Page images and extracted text
--- START ---

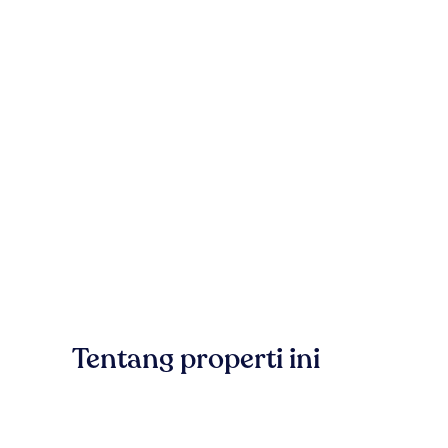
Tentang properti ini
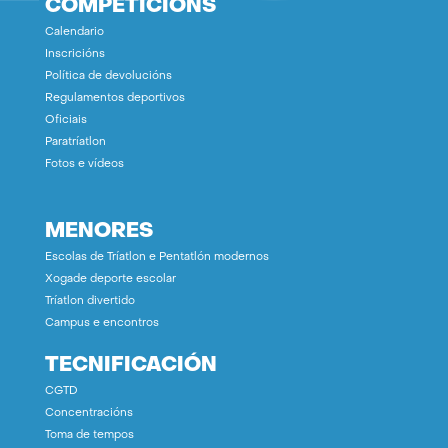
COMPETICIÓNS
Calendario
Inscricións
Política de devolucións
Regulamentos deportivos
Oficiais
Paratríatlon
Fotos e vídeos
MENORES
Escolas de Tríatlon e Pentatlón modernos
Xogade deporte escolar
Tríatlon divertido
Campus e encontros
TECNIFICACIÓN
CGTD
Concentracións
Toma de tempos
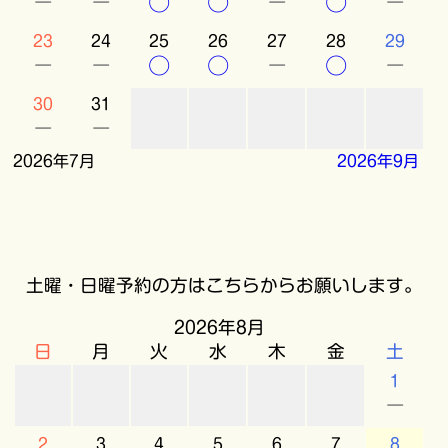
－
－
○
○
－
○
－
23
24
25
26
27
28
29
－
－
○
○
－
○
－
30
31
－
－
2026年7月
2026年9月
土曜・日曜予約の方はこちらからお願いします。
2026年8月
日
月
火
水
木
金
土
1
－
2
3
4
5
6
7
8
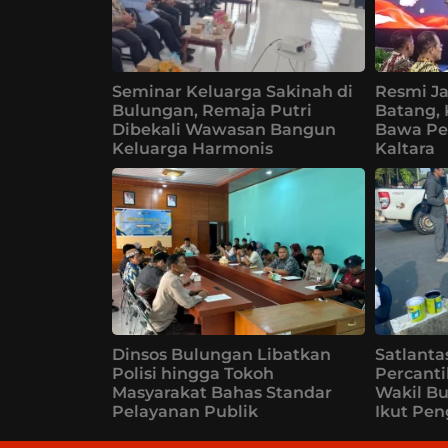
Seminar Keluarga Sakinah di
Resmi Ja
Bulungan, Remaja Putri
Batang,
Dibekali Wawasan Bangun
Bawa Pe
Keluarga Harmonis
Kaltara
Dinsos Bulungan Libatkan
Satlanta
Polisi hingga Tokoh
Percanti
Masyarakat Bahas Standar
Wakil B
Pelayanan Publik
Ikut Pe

--- END ---
--- START ---

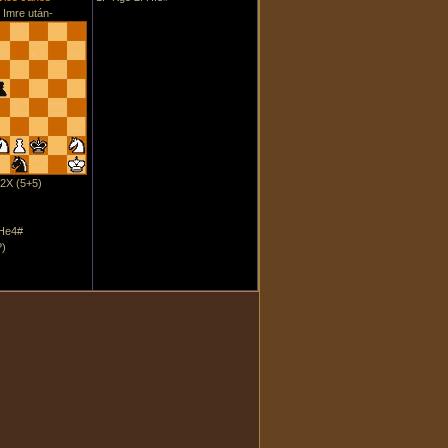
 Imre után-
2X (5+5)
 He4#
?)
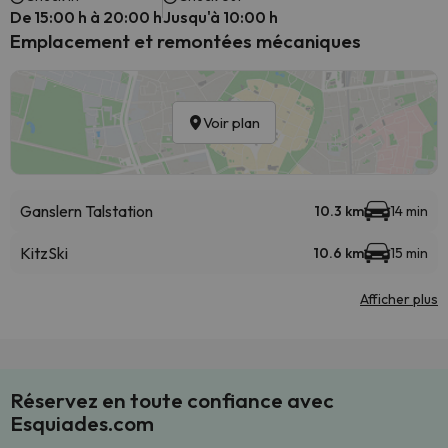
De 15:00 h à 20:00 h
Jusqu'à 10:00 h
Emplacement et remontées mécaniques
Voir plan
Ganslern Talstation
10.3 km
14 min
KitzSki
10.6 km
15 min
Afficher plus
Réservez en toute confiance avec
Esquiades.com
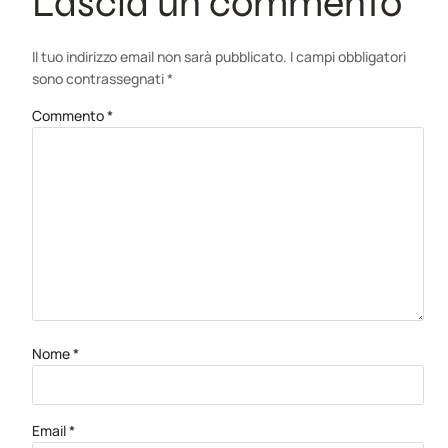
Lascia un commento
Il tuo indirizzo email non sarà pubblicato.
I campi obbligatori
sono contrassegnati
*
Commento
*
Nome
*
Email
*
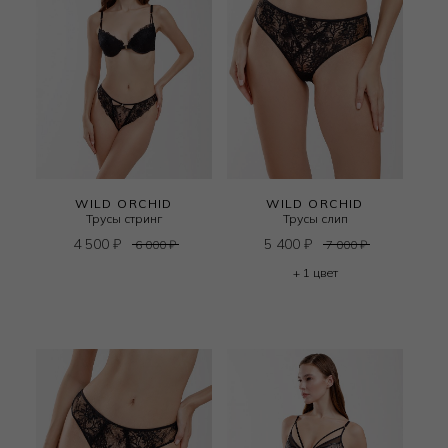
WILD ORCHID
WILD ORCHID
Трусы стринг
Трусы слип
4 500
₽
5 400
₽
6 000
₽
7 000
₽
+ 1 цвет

--- END ---

The task: Copy out the lines of the items starting at the line containing "Tentang properti ini" and ending at the line containing "Toma de tempos", including both of those lines. Leave the pictures out of your answer.

Task answer:
Tentang properti ini
COMPETICIÓNS
Calendario
Inscricións
Política de devolucións
Regulamentos deportivos
Oficiais
Paratríatlon
Fotos e vídeos
MENORES
Escolas de Tríatlon e Pentatlón modernos
Xogade deporte escolar
Tríatlon divertido
Campus e encontros
TECNIFICACIÓN
CGTD
Concentracións
Toma de tempos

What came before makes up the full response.